Show her a little love
Dear Annie: I am having a problem with my mother-in-law and my husband. She is a control freak who wants to control my husband. His sister died a year ago, and his mother told him she wanted to have a memorial dinner at our house. She never spoke to me about it. In fact, she doesn’t speak to me at all, due to a prior bad experience.

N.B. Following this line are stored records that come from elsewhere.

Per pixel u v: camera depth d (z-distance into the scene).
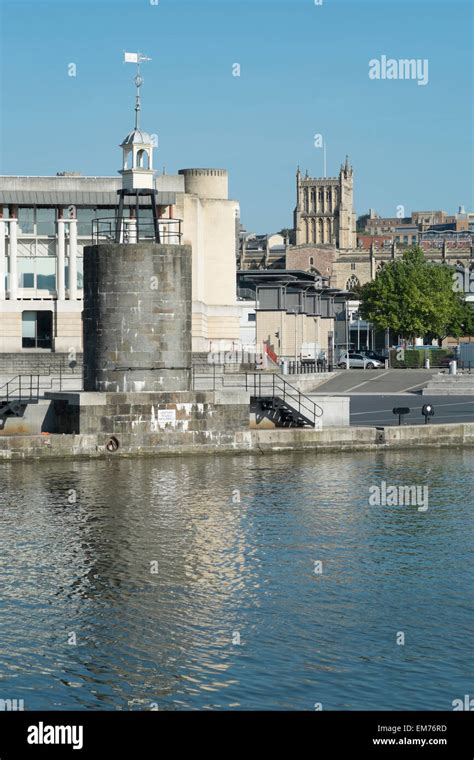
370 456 76.56
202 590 43.38
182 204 132.00
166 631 38.88
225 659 36.41
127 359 72.50
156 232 75.00
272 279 151.00
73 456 71.69
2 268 126.19
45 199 125.81
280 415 80.62
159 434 73.19
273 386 80.38
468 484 65.56
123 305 72.12
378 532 52.88
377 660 36.28
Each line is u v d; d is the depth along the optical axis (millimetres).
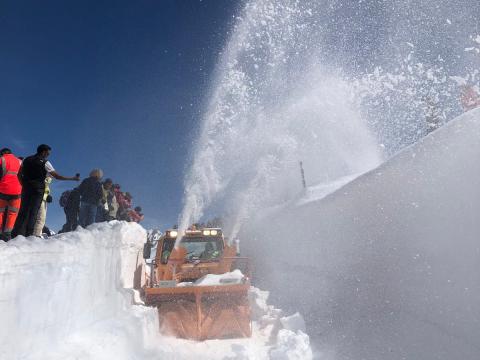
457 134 3709
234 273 5805
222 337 5195
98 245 4215
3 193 5195
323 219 6055
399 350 3244
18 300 2465
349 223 5168
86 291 3701
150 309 5219
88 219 6996
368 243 4570
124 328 3936
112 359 3283
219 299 5461
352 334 3979
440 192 3541
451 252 3250
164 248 6707
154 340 4750
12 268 2430
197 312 5277
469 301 2879
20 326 2484
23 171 5020
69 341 3129
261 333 5324
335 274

After she sold her house, she moved in with us. She was with us for over a year, even though it was only supposed to be for a couple of months. She told people that I had put her out, and she continues this talk. My husband will not speak up about anything. I don’t want her here again, not even for a visit. She is a miserable woman. We have been married for 23 years. How do I handle this situation? — Ready for Divorce
Dear Ready for Divorce: Instead of being ready for a divorce, try showing some empathy. Your mother-in-law lost her daughter. No matter what age she was when her daughter passed away, she has outlived her child, which is the ultimate nightmare for any parent. Please show her some patience and love. She may not have wanted the memorial dinner at her house because the memory of her daughter was too raw and painful. As for her gossiping about you, try to cut her some slack. I really think it’s time for you to change your perspective on your mother-in-law from a miserable woman to a mother who lost her daughter and is still grieving.
It sounds like your husband wants nothing to do with any of it — because he feels helpless in knowing he cannot control either of you. Tell him your feelings and ask for his help. You might be surprised by the results.